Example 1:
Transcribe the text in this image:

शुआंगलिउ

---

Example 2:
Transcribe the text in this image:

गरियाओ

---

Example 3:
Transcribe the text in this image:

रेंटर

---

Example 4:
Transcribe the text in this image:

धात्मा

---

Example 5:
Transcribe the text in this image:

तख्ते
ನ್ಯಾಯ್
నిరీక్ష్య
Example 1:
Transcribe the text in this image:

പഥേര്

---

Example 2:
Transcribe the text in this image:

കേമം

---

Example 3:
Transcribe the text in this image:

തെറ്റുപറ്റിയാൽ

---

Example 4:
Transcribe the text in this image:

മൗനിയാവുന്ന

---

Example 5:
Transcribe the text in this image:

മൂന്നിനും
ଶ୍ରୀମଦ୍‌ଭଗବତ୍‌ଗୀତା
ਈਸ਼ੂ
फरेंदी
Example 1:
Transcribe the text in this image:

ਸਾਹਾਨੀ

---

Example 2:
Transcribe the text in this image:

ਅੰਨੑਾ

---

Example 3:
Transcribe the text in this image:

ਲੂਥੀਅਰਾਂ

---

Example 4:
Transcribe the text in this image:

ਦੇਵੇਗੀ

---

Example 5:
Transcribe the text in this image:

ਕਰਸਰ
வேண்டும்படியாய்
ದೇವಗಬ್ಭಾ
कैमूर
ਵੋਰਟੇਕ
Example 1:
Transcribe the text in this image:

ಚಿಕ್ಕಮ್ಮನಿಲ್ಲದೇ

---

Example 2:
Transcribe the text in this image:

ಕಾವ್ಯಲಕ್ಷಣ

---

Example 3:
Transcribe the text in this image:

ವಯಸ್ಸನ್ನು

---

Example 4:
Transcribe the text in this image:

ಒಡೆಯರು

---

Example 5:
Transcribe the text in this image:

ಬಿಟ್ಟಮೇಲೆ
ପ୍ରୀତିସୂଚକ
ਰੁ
━━━━━━━━━━━━━━━━
ABOUT THIS TASK:
Every line of the listing above should be copied word for word.

TASK RESULT:
Example 1:
Transcribe the text in this image:

शुआंगलिउ

---

Example 2:
Transcribe the text in this image:

गरियाओ

---

Example 3:
Transcribe the text in this image:

रेंटर

---

Example 4:
Transcribe the text in this image:

धात्मा

---

Example 5:
Transcribe the text in this image:

तख्ते
ನ್ಯಾಯ್
నిరీక్ష్య
Example 1:
Transcribe the text in this image:

പഥേര്

---

Example 2:
Transcribe the text in this image:

കേമം

---

Example 3:
Transcribe the text in this image:

തെറ്റുപറ്റിയാൽ

---

Example 4:
Transcribe the text in this image:

മൗനിയാവുന്ന

---

Example 5:
Transcribe the text in this image:

മൂന്നിനും
ଶ୍ରୀମଦ୍‌ଭଗବତ୍‌ଗୀତା
ਈਸ਼ੂ
फरेंदी
Example 1:
Transcribe the text in this image:

ਸਾਹਾਨੀ

---

Example 2:
Transcribe the text in this image:

ਅੰਨੑਾ

---

Example 3:
Transcribe the text in this image:

ਲੂਥੀਅਰਾਂ

---

Example 4:
Transcribe the text in this image:

ਦੇਵੇਗੀ

---

Example 5:
Transcribe the text in this image:

ਕਰਸਰ
வேண்டும்படியாய்
ದೇವಗಬ್ಭಾ
कैमूर
ਵੋਰਟੇਕ
Example 1:
Transcribe the text in this image:

ಚಿಕ್ಕಮ್ಮನಿಲ್ಲದೇ

---

Example 2:
Transcribe the text in this image:

ಕಾವ್ಯಲಕ್ಷಣ

---

Example 3:
Transcribe the text in this image:

ವಯಸ್ಸನ್ನು

---

Example 4:
Transcribe the text in this image:

ಒಡೆಯರು

---

Example 5:
Transcribe the text in this image:

ಬಿಟ್ಟಮೇಲೆ
ପ୍ରୀତିସୂଚକ
ਰੁ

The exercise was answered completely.